_Document text_
Modern therapies in oncology have increased cancer survivorship, as well as the incidence of cardiovascular adverse events. While immune checkpoint inhibitors have shown significant clinical impact in several cancer types, the incidence of immune-related cardiovascular (CV) adverse events poses an additional health concern and has been reported.

Methods

We performed a retrospective analysis of the FDA Adverse Event Reporting System data of suspect product reports for immunotherapy and classical chemotherapy from January 2010-March 2020. We identified 90,740 total adverse event reports related to immune checkpoint inhibitors and classical chemotherapy.

_Tasks to complete_
A – In the text on cardiovascular events with immune checkpoint inhibitors, how many total adverse event reports did the authors identify?
B – Based on the text on cardiovascular events with immune checkpoint inhibitors, decide whether each statement agrees with it: (i) the data analyzed ran from January 2010 to March 2020; (ii) the study was a prospective trial; (iii) modern oncology therapies have reduced cancer survivorship.
C – Carry on the text about cardiovascular events with immune checkpoint inhibitors, beginning after its last sentence.

_Data records_
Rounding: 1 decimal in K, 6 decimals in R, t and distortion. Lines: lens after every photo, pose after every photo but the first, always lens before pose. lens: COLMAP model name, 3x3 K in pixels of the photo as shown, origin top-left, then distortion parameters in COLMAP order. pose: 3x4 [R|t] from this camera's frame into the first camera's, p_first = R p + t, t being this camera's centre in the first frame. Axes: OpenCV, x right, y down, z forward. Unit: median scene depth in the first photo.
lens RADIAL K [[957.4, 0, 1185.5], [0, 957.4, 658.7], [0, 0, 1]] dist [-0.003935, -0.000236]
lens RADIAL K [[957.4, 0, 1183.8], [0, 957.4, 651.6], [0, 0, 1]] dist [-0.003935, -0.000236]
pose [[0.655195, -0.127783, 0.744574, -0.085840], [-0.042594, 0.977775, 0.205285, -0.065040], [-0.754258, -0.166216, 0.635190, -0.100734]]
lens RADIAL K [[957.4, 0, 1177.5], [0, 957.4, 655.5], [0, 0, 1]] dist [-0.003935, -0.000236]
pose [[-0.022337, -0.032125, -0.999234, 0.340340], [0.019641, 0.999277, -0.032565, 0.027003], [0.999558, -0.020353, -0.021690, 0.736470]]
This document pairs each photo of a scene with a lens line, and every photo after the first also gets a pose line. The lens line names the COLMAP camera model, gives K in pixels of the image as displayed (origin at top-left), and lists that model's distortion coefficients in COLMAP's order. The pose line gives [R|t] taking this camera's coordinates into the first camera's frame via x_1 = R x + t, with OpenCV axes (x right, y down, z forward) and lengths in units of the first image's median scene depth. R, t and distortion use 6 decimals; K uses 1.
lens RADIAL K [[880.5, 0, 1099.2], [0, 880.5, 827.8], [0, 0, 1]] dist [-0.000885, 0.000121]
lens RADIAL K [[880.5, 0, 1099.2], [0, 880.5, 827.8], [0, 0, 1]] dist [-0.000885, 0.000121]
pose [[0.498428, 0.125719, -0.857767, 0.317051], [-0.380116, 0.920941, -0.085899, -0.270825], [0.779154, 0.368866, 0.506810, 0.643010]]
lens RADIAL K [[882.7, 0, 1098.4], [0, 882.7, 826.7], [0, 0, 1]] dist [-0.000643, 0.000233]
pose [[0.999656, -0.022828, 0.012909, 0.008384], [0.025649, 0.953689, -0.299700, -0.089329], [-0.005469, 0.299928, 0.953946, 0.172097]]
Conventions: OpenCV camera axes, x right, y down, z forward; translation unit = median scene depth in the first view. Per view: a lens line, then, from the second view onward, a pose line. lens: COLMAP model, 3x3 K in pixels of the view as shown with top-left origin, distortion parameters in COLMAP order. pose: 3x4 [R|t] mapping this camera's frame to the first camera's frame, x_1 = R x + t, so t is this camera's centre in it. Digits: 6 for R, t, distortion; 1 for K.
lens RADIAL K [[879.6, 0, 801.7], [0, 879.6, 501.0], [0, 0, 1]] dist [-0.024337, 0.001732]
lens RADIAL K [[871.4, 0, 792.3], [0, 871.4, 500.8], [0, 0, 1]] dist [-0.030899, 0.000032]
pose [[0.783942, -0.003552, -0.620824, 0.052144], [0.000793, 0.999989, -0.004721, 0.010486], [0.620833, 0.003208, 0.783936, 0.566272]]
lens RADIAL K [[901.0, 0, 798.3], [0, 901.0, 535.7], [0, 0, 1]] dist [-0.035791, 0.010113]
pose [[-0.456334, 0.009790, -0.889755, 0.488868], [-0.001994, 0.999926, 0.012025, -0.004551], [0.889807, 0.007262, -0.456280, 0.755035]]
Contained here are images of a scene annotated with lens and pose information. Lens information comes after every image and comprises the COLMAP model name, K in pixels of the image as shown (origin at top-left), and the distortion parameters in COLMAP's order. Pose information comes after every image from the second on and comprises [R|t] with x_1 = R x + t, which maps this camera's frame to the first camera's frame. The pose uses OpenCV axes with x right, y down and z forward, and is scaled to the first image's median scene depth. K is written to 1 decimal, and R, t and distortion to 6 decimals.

_Answers to the exercise_
A – 90,740

B –
(i) Yes: "from January 2010-March 2020"
(ii) No: "We performed a retrospective analysis"
(iii) No: "have increased cancer survivorship"

C –
Results

We found that myocarditis was significantly associated with patients receiving anti-program cell death protein 1 (PD-1) or anti-program death ligand 1 (PD-L1), odds ratio (OR) = 23.86 (95% confidence interval [CI] 11.76-48.42, (adjusted p-value) q <  0.001), and combination immunotherapy, OR = 7.29 (95% CI 1.03-51.89, q = 0.047). Heart failure was significantly associated in chemotherapy compared to PD-(L)1, OR = 0.50 (95% CI 0.37-0.69, q <  0.001), CTLA4, OR = 0.08 (95% CI 0.03-0.20, q <  0.001), and combination immunotherapy, OR = 0.25 (95% CI 0.13-0.48, q <  0.001). Additionally, we observe a sex-specificity towards males in cardiac adverse reports for arrhythmias, OR = 0.81 (95% CI 0.75-0.87, q <  0.001), coronary artery disease, 0.63 (95% CI 0.53-0.76, q <  0.001), myocardial infarction, OR = 0.60 (95% CI 0.53-0.67, q <  0.001), myocarditis, OR = 0.59 (95% CI 0.47-0.75, q <  0.001) and pericarditis, OR = 0.5 (95% CI 0.35-0.73, q <  0.001).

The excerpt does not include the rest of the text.